Ella se acercó. El le dijo: “La noche ya es clara, porque veo en ti el brillo de la vida, la luz de la estrella” Ella, sonriente, contestó: “Como me halagas… me haces feliz con tus palabras”. El cíclope se confundió. Ahora estaba ciego de su ojo. No veía nada, porque sentía demasiado. Estaba encandilado. Encandilado y enloquecido, imprudentemente le dijo “Te amo”. Y ella, mágicamente hechicera, dijo: “Yo también, pero es imposible lo nuestro” “Yo soy mujer, y tu eres cíclope” “Y eres esclavo de tu dueño” “Y viajas y viajas, y no podrías convivir conmigo” “No me ames, te quiero mucho, pero no puedo amarte como hombre”

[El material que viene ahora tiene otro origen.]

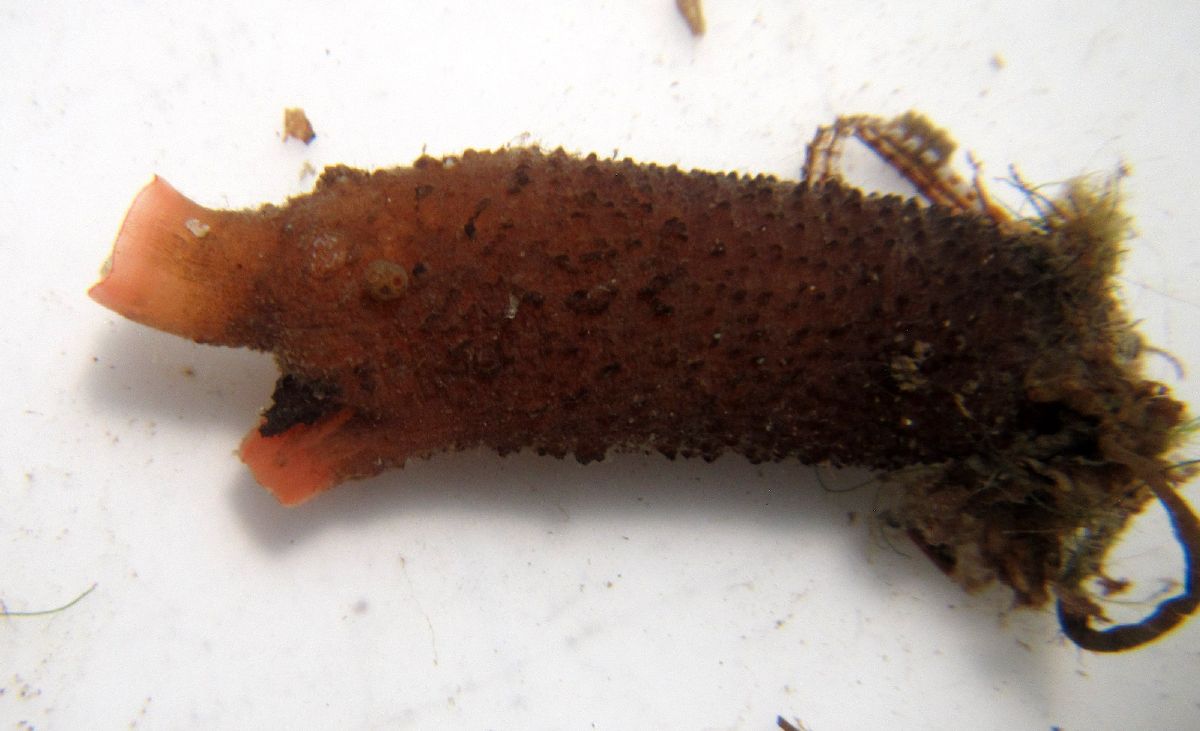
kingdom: Animalia
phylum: Chordata
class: Ascidiacea
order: Stolidobranchia
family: Styelidae
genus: Styela
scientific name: Styela rustica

El hombre de un solo ojo lo entendió. Ella era una mujer merecedora del amor del mejor hombre, de un hombre libre, que pudiera amanecer con ella y algún día, morir junto a ella. Y era digna y sana, y no daba lugar a falsas esperanzas. Pero no pudo dejar de amarla, y no pudo dejar de disfrutar de amarla y hasta amó sufrir por amarla.
Al día siguiente, el circo se fue, eterno caminante. Y el cíclope se llevó a la mujer en su pensamiento. Desde lejos le escribió cuentos donde la convirtió en princesa, o en una hermosa mujer que un pescador poseía enamorado. Hasta que por fin, la convirtió en flor, para poder llevarla siempre junto a su corazón. Sufrió, pero melancólico paseaba sus recuerdos por ella, disfrutando de haberla conocido. ¿Habría conocido lo que es enamorarse, si no hubiera conocido su sonrisa?
Y en una carta, enamorado, le escribió: “Tal vez nunca dejaré de ser cíclope, pero si tal vez sea libre. Y el día que sea libre, pediré a Dios dejar de ver. Porque con uno o dos ojos, ya no importará si soy cíclope o no. Seré ciego. Y podrás amarme. Y entonces te preguntaré: ¿Me amas? ¿Me amaste un instante, alguna vez? Y si así fue, si alguna vez me amaste solo por un instante, ese instante será mi vida. Y si así fue, ciego y libre, te pediré vivir contigo, esclavo de tu amor”.
Nunca recibió respuesta. Nunca dejó de sufrir por no ser amado, como siempre, desde que nació. Pero nunca dejó de amarla.